Sally, a filmmaker and screenwriter suffering from writer's block, is dissatisfied with her film project, a murder mystery called Rage, which features the fashion industry. Taking a break, she travels to Paris, where she sees the dancer Pablo (Pablo Verón) performing tango. She becomes obsessed with the dance and offers Pablo a part in her film in exchange for dance lessons. The two become deeply involved as dancers and as lovers. Their emotional intimacy threatens the success of their dancing together. The film explores the conflict between the woman dancer accepting the man's lead in the dance, while the man must accept the woman's lead in the film. It is a love story and a showcase for Verón's dancing.
The film was first presented at the Venice Film Festival in Italy on 29 August 1997. It was screened at the Toronto International Film Festival in Canada on 8 September. The picture screened at various film festivals, including the Mar del Plata Film Festival in Argentina, the Reykjavik Film Festival in Iceland, the Istanbul Film Festival in Turkey, and others.
New York Times film critic, Janet Maslin, thought the film was rather simple, and wrote,
"Stiffly playing a filmmaker with a growing passion for the tango, [Sally Potter] makes this a handsome, dryly meticulous film with no real fire anywhere beyond its supple dance scenes. The lessons are numbered and cataloged with an obsessive care like that of Peter Greenaway, but this material has little of his corresponding complexity."[2]
Chicago Sun-Times film critic Roger Ebert discussed in his review the film's major goal, writing, "Most dances are for people who are falling in love. The tango is a dance for those who have survived it, and are still a little angry about having their hearts so mishandled. The Tango Lesson is a movie for people who understand that difference."[3]

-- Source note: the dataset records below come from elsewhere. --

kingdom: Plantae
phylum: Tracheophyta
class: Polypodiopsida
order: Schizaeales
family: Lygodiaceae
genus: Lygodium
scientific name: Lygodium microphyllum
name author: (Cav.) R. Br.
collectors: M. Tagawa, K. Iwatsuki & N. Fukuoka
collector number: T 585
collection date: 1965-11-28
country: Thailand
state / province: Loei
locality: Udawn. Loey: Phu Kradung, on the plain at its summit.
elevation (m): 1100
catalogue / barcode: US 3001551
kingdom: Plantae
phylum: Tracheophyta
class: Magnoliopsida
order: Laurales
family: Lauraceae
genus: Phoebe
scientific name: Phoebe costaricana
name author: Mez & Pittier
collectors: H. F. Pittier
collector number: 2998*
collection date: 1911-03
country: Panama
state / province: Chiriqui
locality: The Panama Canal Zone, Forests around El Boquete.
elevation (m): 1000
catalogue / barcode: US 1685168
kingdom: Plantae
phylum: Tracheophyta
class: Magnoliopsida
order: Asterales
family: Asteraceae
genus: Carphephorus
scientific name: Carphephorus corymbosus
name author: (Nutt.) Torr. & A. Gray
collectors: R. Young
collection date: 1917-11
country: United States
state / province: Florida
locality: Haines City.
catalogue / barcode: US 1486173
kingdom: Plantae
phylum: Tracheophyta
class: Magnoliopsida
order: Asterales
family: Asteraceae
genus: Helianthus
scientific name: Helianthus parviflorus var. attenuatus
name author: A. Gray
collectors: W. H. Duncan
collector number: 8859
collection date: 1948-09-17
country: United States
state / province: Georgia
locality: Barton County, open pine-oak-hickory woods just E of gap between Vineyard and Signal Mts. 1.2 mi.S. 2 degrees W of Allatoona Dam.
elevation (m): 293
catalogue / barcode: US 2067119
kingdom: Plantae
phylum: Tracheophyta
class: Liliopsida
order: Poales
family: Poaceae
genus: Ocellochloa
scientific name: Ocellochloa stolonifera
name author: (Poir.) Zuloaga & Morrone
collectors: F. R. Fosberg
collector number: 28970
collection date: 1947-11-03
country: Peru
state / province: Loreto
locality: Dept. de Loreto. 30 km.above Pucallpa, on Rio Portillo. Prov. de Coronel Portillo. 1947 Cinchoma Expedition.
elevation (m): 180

Edward Guthmann, San Francisco Chronicle staff critic, lauded the film and the courage of director Potter, and wrote,
"British director Sally Potter stuck her neck out when she made The Tango Lesson, a fictionalized account of her relationship with Argentine tango master Pablo Veron...Potter takes what seemed like a recipe for embarrassment and excess and delivers a film that's sweet and understated and devoid of diva posturing...[the film is] smoothly directed, nicely written and falters only in the performance that Potter was able to squeeze out of herself while performing her multiple tasks."Yet, Guthmann says Potter should have cast another actor in her role. He adds,
"It's too bad, then, that Potter couldn't have figured out a way to use another actress to play herself. She often looks worn out, which makes sense given her offscreen responsibilities but works against her tale of courtship, infatuation and the emotional sparks that fly between two gifted, bullheaded artists."[4]